I have found that one way to do this is using a loop.
Column List Loop Start - eventually ending with
Loop End (Column Append) - will handle this fine for an arbitrary number of columns. The problem with this approach though is that it can be very, very, very slow. I have data sets that have 50,000 or more columns (after transposing the table so I can use GroupBy to get the medians from these data sets), and the loop takes quite a while.
GroupBy on its own - if I set the columns by hand in manual aggregation - might only take a few seconds to come up with all these medians, but in a loop it takes many minutes to get through 50,000 columns.
If anyone knows a faster way to do this, I’m all ears. I was wondering if a chunk loop might be quicker here?
I can assume that Column Aggregator have to work for you.
The GroupBy Node also allows to select aggregation columns via wildcard/regular expression pattern or by data type. Have you considered these options?
Thank you both for your replies. It looks like @izaychik63 made a good suggestions with
Column Aggregator, it is actually what I needed to begin with (I was transposing my table to use
GroupBy, so this saves me two transpose operations).

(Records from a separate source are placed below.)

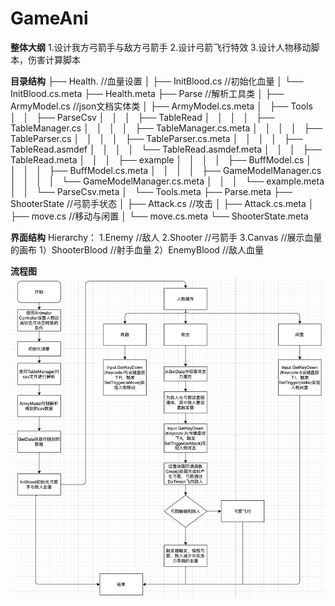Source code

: # GameAni

**整体大纲**
1.设计我方弓箭手与敌方弓箭手
2.设计弓箭飞行特效
3.设计人物移动脚本，伤害计算脚本

**目录结构**
├── Health.  //血量设置
│   ├── InitBlood.cs  //初始化血量
│   └── InitBlood.cs.meta
├── Health.meta
├── Parse //解析工具类
│   ├── ArmyModel.cs  //json文档实体类
│   ├── ArmyModel.cs.meta
│   ├── Tools
│   │   ├── ParseCsv
│   │   │   ├── TableRead
│   │   │   │   ├── TableManager.cs
│   │   │   │   ├── TableManager.cs.meta
│   │   │   │   ├── TableParser.cs
│   │   │   │   ├── TableParser.cs.meta
│   │   │   │   ├── TableRead.asmdef
│   │   │   │   └── TableRead.asmdef.meta
│   │   │   ├── TableRead.meta
│   │   │   ├── example
│   │   │   │   ├── BuffModel.cs
│   │   │   │   ├── BuffModel.cs.meta
│   │   │   │   ├── GameModelManager.cs
│   │   │   │   └── GameModelManager.cs.meta
│   │   │   └── example.meta
│   │   └── ParseCsv.meta
│   └── Tools.meta
├── Parse.meta
├── ShooterState //弓箭手状态
│   ├── Attack.cs //攻击
│   ├── Attack.cs.meta
│   ├── move.cs //移动与闲置
│   └── move.cs.meta
└── ShooterState.meta


**界面结构**
 Hierarchy：
    1.Enemy  //敌人
    2.Shooter //弓箭手
    3.Canvas //展示血量的画布
      1）ShooterBlood //射手血量
      2）EnemyBlood //敌人血量

   
**流程图**
![image](https://github.com/89trillion-songzhiheng/GameAni/blob/master/Picture/AniPicture.png)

As for the suggestion from @MH - I suspect my knowledge of
GroupBy might not be as good as yours. I am pretty sure I need to use “Manual Aggregation” in GroupBy in order to get the medians that I’m after. I don’t know how to do this with a wildcard match for the columns though, from my experience it seems that Manual Aggregation requires me to manually specify which columns I want to work with.
RegEx is a “bit” more flexible than wildcards:
The column aggregator node, aggregates columns not rows. That’s why i think you are stuck with the GroupBy Node.
You can use the same set of aggregations with a regular expressions/wildcards or data type selection. It’s just a simplification that helps to define the columns that you want to group on.
You can change the search strategy in the groupby node with the tabs (see picture).